Questioning the Culti of Multi

Questioning the Culti of Multi

If you’re doing several different things at once, are you really paying attention to any of them?

Written By

Frank J. Oteri

Frank J. Oteri is an ASCAP-award winning composer and music journalist. Among his compositions are Already Yesterday or Still Tomorrow for orchestra, the "performance oratorio" MACHUNAS, the 1/4-tone sax quartet Fair and Balanced?, and the 1/6-tone rock band suite Imagined Overtures. His compositions are represented by Black Tea Music. Oteri is the Vice President of the International Society for Contemporary Music (ISCM) and is Composer Advocate at New Music USA where he has been the Editor of its web magazine, NewMusicBox.org, since its founding in 1999.

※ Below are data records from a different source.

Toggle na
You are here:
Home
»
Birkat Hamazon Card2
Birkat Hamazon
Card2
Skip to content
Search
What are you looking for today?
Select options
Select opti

As are most of us these days, either by desire or necessity, I’m a huge multitasker. But I’ve been starting to wonder if multitasking is a mindful activity. If you’re doing several different things at once, are you really paying attention to any of them? In fact, can the mind ever perceive more than one thing at a time?

A computer can only perform one process at a time. It performs these processes extremely quickly so that the human mind is tricked into thinking that two or more events triggered microseconds apart actually occurred at the same time. According to Gilbert J. Rose’s Between Couch and Piano: Psychoanalysis, Music, Art and Neuroscience (New York: Brunner-Routledge, 2004):

Sounds [occurring] less than 3/1000ths of a second apart are perceived as simultaneous. Between 3/1000ths of a second and 3/100ths of a second, one can hear that they are separate sounds but not which came first. When two sounds are about 3/100ths of a second apart, one can passively experience their sequence but not yet organize a response before the second sound arrives; 3/10ths of a second is enough time to initiate a response, but not yet sufficient to formulate a comparison between the two stimuli as discrete parcels of experience. To make a comparison, like recognizing a melody, takes about three seconds. This is the fundamental “parcel of experience.”

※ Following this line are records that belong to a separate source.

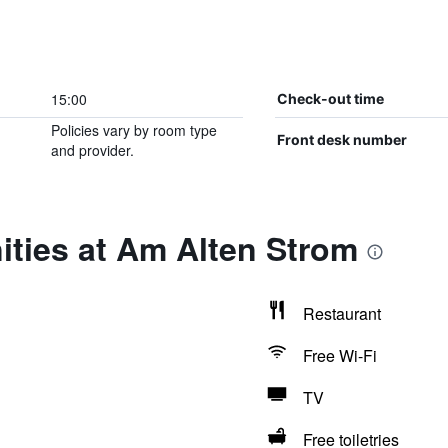
15:00
Check-out time
Policies vary by room type
Front desk number
and provider.
ities at Am Alten Strom
Restaurant
Free Wi-Fi
TV
Free toiletries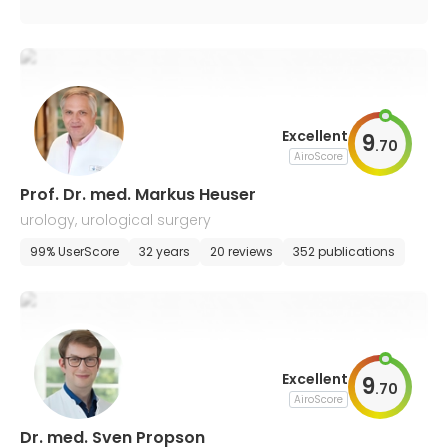
Excellent
9
.
70
AiroScore
Prof. Dr. med. Markus Heuser
urology, urological surgery
99% UserScore
32 years
20 reviews
352 publications
Excellent
9
.
70
AiroScore
Dr. med. Sven Propson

But reality might be even more unlike our perceptions than that. When we are perceiving these fake simultaneities or any other possible non-computer-generated simultaneities, are we actually hearing them simultaneously? Or are our neurons rushing back and forth between the various individual components of the simultaneity to create an aural illusion of one?

Psychologists would argue that we can only perceive one thing at a time which in fact is probably more in keeping with the way things actually are in reality. Contemporary physics posits that no singular event can occur at precisely the same time as any other.

So, what does all this have to do with contemporary music? Actually quite a bit considering that most contemporary music is based on the notion of simultaneous sonic occurrences: e.g. harmony, orchestration, etc. Many of the world’s musical traditions have never evolved past a monophonic presentation of music and perhaps such monophony is more in keeping with how we perceive. Or is it? Contrapositively, we know from acoustics that we perceive differences in individual timbres as a result of which partials in the simultaneous sounding of overtones in a sound wave are more pronounced. Therefore all the single tones in melodic lines performed on any instrument—including the voice—are in fact complex harmonies, the only exception to this natural phenomenon being overtone-less electronically generated sine tones. The use of sine tones, ironically, sounds extremely weird and artificial to most people. So clearly contradictory perceptual and physical processes are at play. Still, most listeners in any culture find it difficult to focus on more than one thing at a time. Sure, almost anyone can learn to perceive counterpoint but it is arguably not an innate skill for most people.

How does this relate to our culture of multitasking? Well, in fact, it proves that such a culture borders on the oxymoronic. If indeed we can only do one thing at a time, when we multitask we are rapidly shifting between activities rather than doing many at once. More often than not, however, that rapid shifting takes more time than the actual doing of any of these activities, and the end result is that we seem like we’re doing a ton of stuff but we’re actually accomplishing nothing.